WHAT TO PRODUCE: Output the span of lines from the one that contains "Định mức chi" through the end of the records, inclusive, exactly as written and free of pictures.

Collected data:
/---

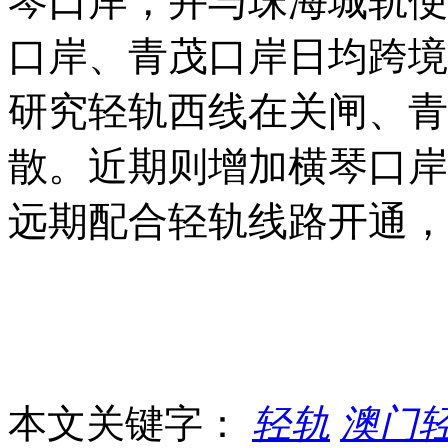
琴口岸，并与珠海城轨便
口岸、青茂口岸日均跨境
研究轻轨西线在关闸、青
散。近期则增加横琴口岸
远期配合轻轨线路开通，
本文关键字：
轻轨
澳门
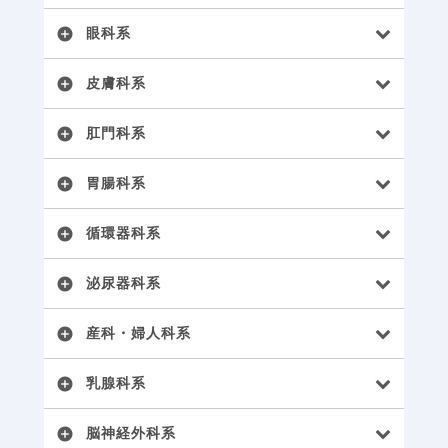
眼科系
add_circle
皮膚科系
add_circle
肛門科系
add_circle
胃腸科系
add_circle
循環器科系
add_circle
泌尿器科系
add_circle
産科・婦人科系
add_circle
乳腺科系
add_circle
脳神経外科系
add_circle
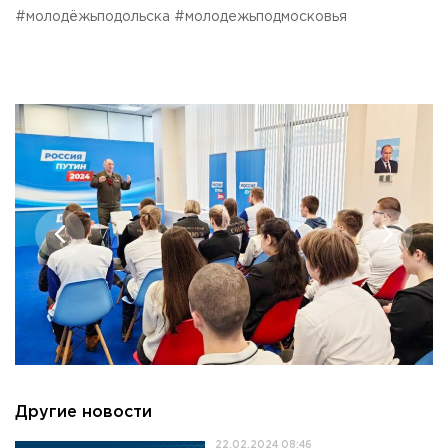
#молодёжьподольска #молодежьподмосковья
Другие новости
22.02.2024 08:46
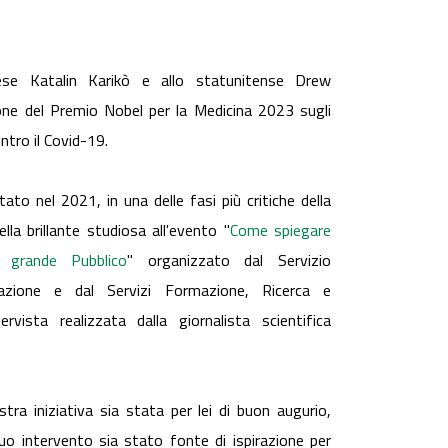
erese Katalin Karikò e allo statunitense Drew
ne del Premio Nobel per la Medicina 2023 sugli
ontro il Covid-19.
ato nel 2021, in una delle fasi più critiche della
la brillante studiosa all'evento "
Come spiegare
 grande Pubblico
" organizzato dal Servizio
azione e dal Servizi Formazione, Ricerca e
tervista realizzata dalla giornalista scientifica
tra iniziativa sia stata per lei di buon augurio,
suo intervento sia stato fonte di ispirazione per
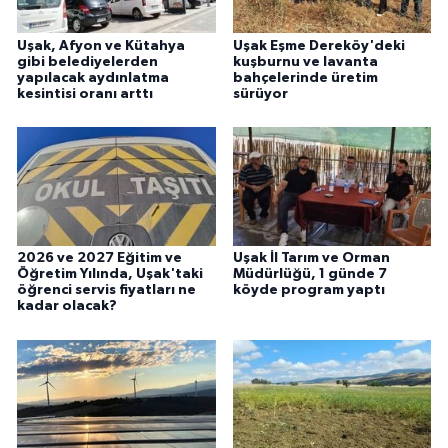
Uşak, Afyon ve Kütahya
Uşak Eşme Dereköy'deki
gibi belediyelerden
kuşburnu ve lavanta
yapılacak aydınlatma
bahçelerinde üretim
kesintisi oranı arttı
sürüyor
2026 ve 2027 Eğitim ve
Uşak İl Tarım ve Orman
Öğretim Yılında, Uşak'taki
Müdürlüğü, 1 günde 7
öğrenci servis fiyatları ne
köyde program yaptı
kadar olacak?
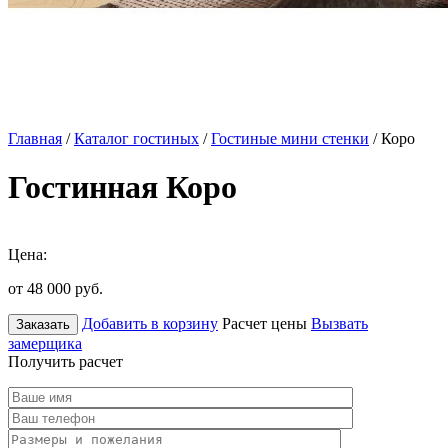
Главная
/
Каталог гостиных
/
Гостиные мини стенки
/ Коро
Гостинная Коро
Цена:
от 48 000
руб.
Добавить в корзину
Расчет цены
Вызвать
Заказать
замерщика
Получить расчет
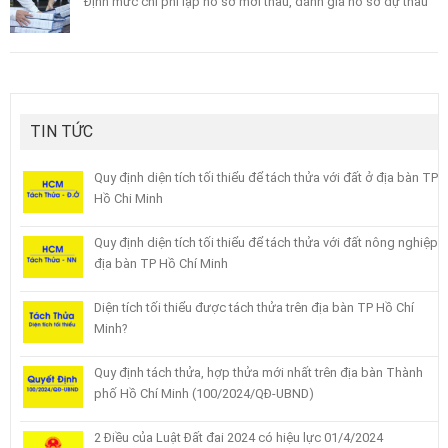
Định mức chi phí lập hồ sơ mời thầu, đánh giá hồ sơ dự thầu
TIN TỨC
Quy định diện tích tối thiểu để tách thửa với đất ở địa bàn TP
Hồ Chi Minh
Quy định diện tích tối thiểu để tách thửa với đất nông nghiệp
địa bàn TP Hồ Chí Minh
Diện tích tối thiểu được tách thửa trên địa bàn TP Hồ Chí
Minh?
Quy định tách thửa, hợp thửa mới nhất trên địa bàn Thành
phố Hồ Chí Minh (100/2024/QĐ-UBND)
2 Điều của Luật Đất đai 2024 có hiệu lực 01/4/2024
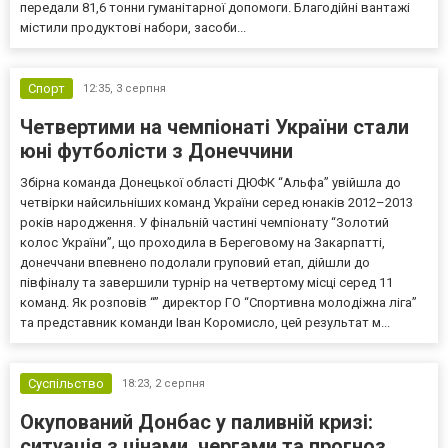
передали 81,6 тонни гуманітарної допомоги. Благодійні вантажі
містили продуктові набори, засоби...
Спорт
12:35,
3 серпня
Четвертими на чемпіонаті України стали
юні футболісти з Донеччини
Збірна команда Донецької області ДЮФК “Альфа” увійшла до
четвірки найсильніших команд України серед юнаків 2012–2013
років народження. У фінальній частині чемпіонату “Золотий
колос України”, що проходила в Береговому на Закарпатті,
донеччани впевнено подолали груповий етап, дійшли до
півфіналу та завершили турнір на четвертому місці серед 11
команд. Як розповів “” директор ГО “Спортивна молодіжна ліга”
та представник команди Іван Коромисло, цей результат м...
Суспільство
18:23,
2 серпня
Окупований Донбас у паливній кризі:
ситуація з цінами, чергами та прогноз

\---

TASK ANSWER:
Định mức chi phí lập hồ sơ mời thầu, đánh giá hồ sơ dự thầu
TIN TỨC
Quy định diện tích tối thiểu để tách thửa với đất ở địa bàn TP
Hồ Chi Minh
Quy định diện tích tối thiểu để tách thửa với đất nông nghiệp
địa bàn TP Hồ Chí Minh
Diện tích tối thiểu được tách thửa trên địa bàn TP Hồ Chí
Minh?
Quy định tách thửa, hợp thửa mới nhất trên địa bàn Thành
phố Hồ Chí Minh (100/2024/QĐ-UBND)
2 Điều của Luật Đất đai 2024 có hiệu lực 01/4/2024
передали 81,6 тонни гуманітарної допомоги. Благодійні вантажі
містили продуктові набори, засоби...
Спорт
12:35,
3 серпня
Четвертими на чемпіонаті України стали
юні футболісти з Донеччини
Збірна команда Донецької області ДЮФК “Альфа” увійшла до
четвірки найсильніших команд України серед юнаків 2012–2013
років народження. У фінальній частині чемпіонату “Золотий
колос України”, що проходила в Береговому на Закарпатті,
донеччани впевнено подолали груповий етап, дійшли до
півфіналу та завершили турнір на четвертому місці серед 11
команд. Як розповів “” директор ГО “Спортивна молодіжна ліга”
та представник команди Іван Коромисло, цей результат м...
Суспільство
18:23,
2 серпня
Окупований Донбас у паливній кризі:
ситуація з цінами, чергами та прогноз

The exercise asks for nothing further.